#### What needs to be done:
Show each line of the material below that contains the string "Gastro".

--- The data ---

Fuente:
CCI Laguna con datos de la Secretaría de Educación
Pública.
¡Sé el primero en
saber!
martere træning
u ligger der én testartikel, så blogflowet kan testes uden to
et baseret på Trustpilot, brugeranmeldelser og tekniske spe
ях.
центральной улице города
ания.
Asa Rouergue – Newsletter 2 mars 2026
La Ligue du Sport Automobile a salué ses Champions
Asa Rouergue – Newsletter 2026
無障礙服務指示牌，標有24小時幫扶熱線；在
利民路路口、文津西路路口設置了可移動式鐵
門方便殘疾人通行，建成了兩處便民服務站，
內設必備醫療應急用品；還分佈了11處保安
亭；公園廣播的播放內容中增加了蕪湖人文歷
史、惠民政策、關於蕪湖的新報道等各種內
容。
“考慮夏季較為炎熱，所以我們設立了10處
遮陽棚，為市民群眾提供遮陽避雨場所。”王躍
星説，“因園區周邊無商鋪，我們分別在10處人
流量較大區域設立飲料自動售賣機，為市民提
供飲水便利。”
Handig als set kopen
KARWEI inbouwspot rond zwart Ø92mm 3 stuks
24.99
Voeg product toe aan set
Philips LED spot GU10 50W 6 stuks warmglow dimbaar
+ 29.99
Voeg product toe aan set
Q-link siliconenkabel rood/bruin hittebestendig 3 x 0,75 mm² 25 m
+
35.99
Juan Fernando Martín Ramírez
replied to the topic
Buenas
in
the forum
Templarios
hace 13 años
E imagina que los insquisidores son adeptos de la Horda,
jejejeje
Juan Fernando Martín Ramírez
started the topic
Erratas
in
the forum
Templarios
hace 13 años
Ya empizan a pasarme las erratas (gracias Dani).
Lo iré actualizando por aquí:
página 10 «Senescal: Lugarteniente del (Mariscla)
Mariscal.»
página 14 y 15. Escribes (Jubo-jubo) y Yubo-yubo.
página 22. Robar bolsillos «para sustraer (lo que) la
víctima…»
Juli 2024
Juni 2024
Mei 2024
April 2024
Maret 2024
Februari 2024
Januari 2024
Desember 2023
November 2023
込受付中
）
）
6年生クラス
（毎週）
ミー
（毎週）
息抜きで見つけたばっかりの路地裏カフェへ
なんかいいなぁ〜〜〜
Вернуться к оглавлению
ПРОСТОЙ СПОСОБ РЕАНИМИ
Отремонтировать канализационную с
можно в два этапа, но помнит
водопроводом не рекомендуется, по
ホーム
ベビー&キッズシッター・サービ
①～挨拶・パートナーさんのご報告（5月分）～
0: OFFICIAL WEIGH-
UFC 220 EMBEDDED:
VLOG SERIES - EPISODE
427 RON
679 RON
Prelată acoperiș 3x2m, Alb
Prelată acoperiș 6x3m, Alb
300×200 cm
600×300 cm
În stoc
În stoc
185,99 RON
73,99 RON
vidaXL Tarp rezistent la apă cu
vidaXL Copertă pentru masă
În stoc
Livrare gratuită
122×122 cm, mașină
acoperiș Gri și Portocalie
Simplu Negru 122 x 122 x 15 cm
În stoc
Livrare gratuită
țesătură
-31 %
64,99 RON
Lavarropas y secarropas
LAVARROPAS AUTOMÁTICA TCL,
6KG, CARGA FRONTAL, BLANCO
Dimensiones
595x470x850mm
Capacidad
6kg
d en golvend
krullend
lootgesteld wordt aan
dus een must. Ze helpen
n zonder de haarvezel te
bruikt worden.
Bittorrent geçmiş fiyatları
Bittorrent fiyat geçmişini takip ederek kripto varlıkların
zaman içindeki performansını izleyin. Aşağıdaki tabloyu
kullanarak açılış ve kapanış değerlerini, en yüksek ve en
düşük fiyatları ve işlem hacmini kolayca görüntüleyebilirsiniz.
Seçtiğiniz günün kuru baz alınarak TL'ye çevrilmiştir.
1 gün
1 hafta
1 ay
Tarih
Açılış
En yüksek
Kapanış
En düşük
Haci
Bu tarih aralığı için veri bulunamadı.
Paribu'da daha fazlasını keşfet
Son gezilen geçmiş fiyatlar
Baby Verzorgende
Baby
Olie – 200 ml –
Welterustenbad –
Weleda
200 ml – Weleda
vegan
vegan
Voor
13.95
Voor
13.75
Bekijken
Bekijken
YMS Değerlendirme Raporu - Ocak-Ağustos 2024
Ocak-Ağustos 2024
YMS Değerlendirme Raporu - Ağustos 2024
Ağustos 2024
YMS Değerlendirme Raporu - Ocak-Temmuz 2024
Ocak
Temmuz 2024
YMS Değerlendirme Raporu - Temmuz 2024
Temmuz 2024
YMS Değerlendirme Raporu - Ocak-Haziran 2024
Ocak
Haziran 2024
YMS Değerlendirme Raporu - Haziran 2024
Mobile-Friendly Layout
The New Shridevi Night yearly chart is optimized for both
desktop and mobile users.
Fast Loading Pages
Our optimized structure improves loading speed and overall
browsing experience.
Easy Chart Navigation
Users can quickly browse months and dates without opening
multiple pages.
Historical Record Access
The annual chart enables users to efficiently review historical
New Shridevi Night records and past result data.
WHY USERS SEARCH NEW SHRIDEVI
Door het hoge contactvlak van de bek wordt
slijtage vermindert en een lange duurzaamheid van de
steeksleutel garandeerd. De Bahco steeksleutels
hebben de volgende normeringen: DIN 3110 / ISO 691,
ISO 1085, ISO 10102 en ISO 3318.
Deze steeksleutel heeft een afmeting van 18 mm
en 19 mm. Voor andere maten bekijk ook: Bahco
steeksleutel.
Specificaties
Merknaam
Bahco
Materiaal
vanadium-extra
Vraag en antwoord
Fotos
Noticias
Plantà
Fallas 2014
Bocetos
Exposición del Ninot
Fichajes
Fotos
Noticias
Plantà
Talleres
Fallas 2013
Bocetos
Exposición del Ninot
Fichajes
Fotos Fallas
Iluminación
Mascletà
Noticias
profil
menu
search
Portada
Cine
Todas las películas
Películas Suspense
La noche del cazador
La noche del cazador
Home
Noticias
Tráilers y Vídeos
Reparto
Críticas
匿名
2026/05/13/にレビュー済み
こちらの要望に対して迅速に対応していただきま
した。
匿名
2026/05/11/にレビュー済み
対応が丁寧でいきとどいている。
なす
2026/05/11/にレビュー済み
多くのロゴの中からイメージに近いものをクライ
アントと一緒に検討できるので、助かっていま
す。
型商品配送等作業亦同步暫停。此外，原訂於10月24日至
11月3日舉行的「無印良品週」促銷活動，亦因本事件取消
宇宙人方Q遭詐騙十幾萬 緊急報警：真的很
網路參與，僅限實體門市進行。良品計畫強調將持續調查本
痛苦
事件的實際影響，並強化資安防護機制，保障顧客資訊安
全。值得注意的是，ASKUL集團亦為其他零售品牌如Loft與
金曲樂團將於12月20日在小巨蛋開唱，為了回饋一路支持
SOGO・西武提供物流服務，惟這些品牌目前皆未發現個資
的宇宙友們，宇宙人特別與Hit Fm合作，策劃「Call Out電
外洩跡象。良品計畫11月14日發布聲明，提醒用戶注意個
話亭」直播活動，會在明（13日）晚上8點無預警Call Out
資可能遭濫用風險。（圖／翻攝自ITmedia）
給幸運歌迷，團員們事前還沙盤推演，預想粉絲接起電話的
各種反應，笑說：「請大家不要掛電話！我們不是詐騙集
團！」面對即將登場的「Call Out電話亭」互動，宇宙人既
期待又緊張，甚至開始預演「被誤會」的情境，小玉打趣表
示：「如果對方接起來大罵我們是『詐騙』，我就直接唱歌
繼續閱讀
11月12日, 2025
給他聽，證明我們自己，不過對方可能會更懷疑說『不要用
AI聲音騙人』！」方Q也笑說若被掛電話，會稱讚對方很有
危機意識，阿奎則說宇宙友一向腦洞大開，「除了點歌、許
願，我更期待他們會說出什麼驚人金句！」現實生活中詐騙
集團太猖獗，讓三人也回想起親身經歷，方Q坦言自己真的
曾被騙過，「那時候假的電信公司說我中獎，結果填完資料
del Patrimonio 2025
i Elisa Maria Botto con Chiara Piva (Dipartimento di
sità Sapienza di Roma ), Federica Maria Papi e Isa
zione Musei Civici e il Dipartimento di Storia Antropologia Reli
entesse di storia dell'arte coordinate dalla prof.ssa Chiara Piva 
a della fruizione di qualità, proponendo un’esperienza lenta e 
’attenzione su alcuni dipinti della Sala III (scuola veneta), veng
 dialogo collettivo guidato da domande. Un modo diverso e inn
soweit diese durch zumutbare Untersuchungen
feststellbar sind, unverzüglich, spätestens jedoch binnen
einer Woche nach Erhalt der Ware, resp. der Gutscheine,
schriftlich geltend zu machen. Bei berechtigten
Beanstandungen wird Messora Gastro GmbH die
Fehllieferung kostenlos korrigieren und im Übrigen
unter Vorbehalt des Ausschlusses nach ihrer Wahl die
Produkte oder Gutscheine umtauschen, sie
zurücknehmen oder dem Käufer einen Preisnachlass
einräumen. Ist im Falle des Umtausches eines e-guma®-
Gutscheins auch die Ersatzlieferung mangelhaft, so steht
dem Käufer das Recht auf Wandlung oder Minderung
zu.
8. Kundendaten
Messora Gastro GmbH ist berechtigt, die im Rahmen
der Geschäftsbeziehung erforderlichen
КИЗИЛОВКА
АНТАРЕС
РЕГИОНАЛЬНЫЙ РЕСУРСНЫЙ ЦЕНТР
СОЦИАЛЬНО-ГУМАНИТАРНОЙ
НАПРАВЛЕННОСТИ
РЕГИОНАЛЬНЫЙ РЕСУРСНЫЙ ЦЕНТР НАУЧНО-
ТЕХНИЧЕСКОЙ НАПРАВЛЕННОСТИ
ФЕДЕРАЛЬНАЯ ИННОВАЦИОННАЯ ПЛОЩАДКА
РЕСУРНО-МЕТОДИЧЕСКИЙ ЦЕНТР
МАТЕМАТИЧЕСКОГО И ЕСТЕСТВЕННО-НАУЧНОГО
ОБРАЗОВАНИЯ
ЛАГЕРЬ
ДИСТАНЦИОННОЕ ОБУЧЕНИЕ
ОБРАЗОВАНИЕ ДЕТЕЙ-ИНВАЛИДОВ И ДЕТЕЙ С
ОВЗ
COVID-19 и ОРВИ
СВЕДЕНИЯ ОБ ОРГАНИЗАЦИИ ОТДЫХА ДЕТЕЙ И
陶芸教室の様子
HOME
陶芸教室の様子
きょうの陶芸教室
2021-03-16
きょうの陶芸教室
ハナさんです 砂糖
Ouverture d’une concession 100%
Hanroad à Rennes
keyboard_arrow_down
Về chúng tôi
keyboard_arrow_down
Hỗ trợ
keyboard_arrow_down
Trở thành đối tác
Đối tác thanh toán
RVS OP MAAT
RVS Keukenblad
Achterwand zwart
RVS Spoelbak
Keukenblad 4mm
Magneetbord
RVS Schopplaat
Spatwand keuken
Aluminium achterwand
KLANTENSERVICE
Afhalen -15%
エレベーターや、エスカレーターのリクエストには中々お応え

---

#### Output below:
Beanstandungen wird Messora Gastro GmbH die
Messora Gastro GmbH ist berechtigt, die im Rahmen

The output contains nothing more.